• TASK OBJECTIVE
Transcribe the listing below verbatim, omitting pictures.

─── RECORD EXTRACTS ───

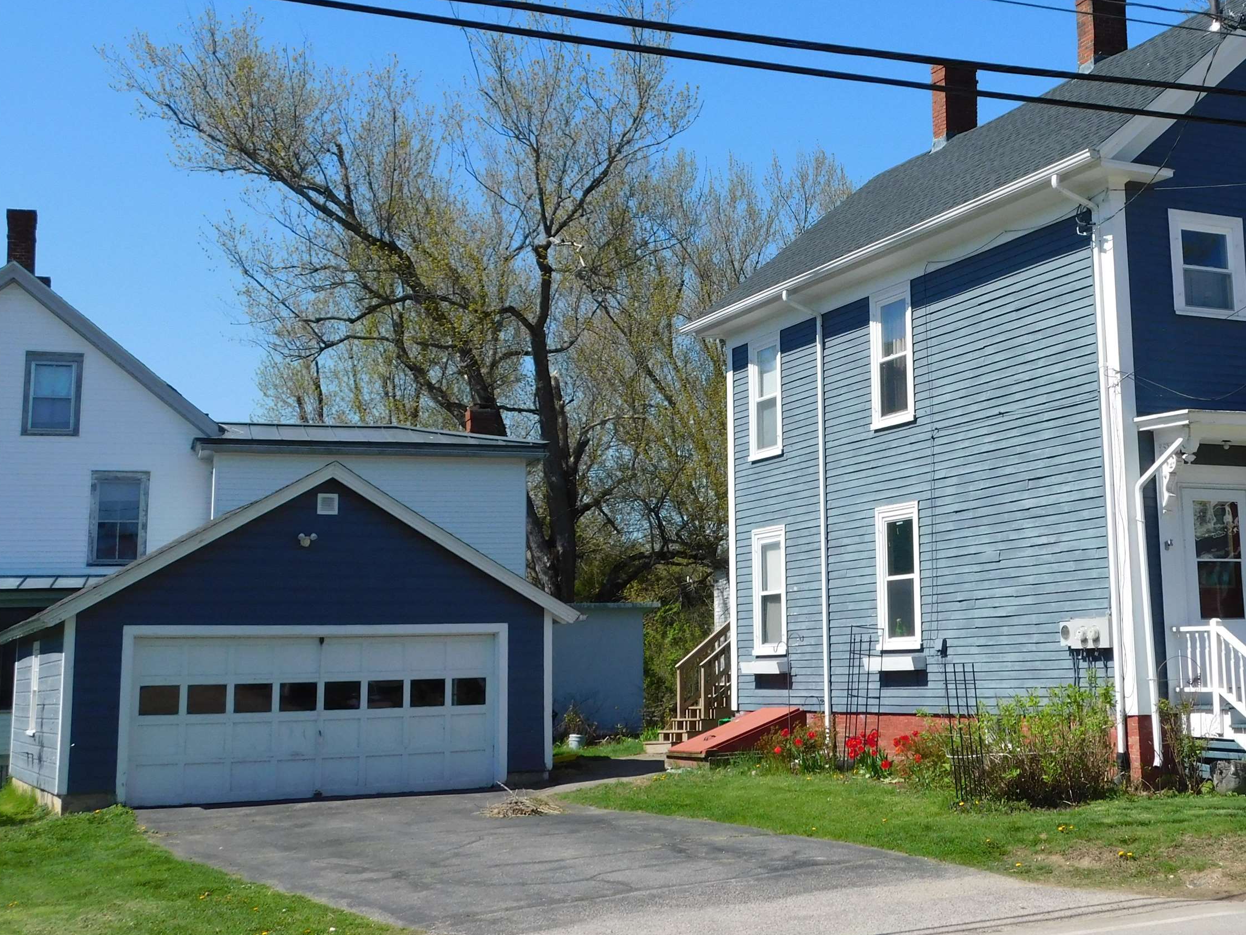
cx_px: 840
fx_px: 1764
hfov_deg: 38.4
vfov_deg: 29.5
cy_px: 330
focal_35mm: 49
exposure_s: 1/1250
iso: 125
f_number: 3.5
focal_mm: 6.3
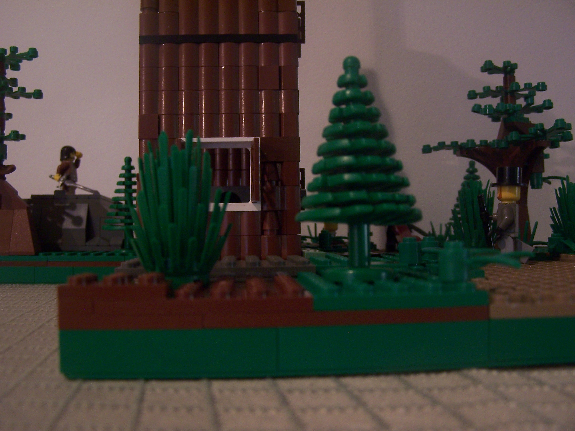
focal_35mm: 38
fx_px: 631
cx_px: 288
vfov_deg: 37.7
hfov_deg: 49.0
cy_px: 216
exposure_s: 1/8
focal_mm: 6.3
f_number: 2.8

───

• RESPONSE
cx_px: 840
fx_px: 1764
hfov_deg: 38.4
vfov_deg: 29.5
cy_px: 330
focal_35mm: 49
exposure_s: 1/1250
iso: 125
f_number: 3.5
focal_mm: 6.3
focal_35mm: 38
fx_px: 631
cx_px: 288
vfov_deg: 37.7
hfov_deg: 49.0
cy_px: 216
exposure_s: 1/8
focal_mm: 6.3
f_number: 2.8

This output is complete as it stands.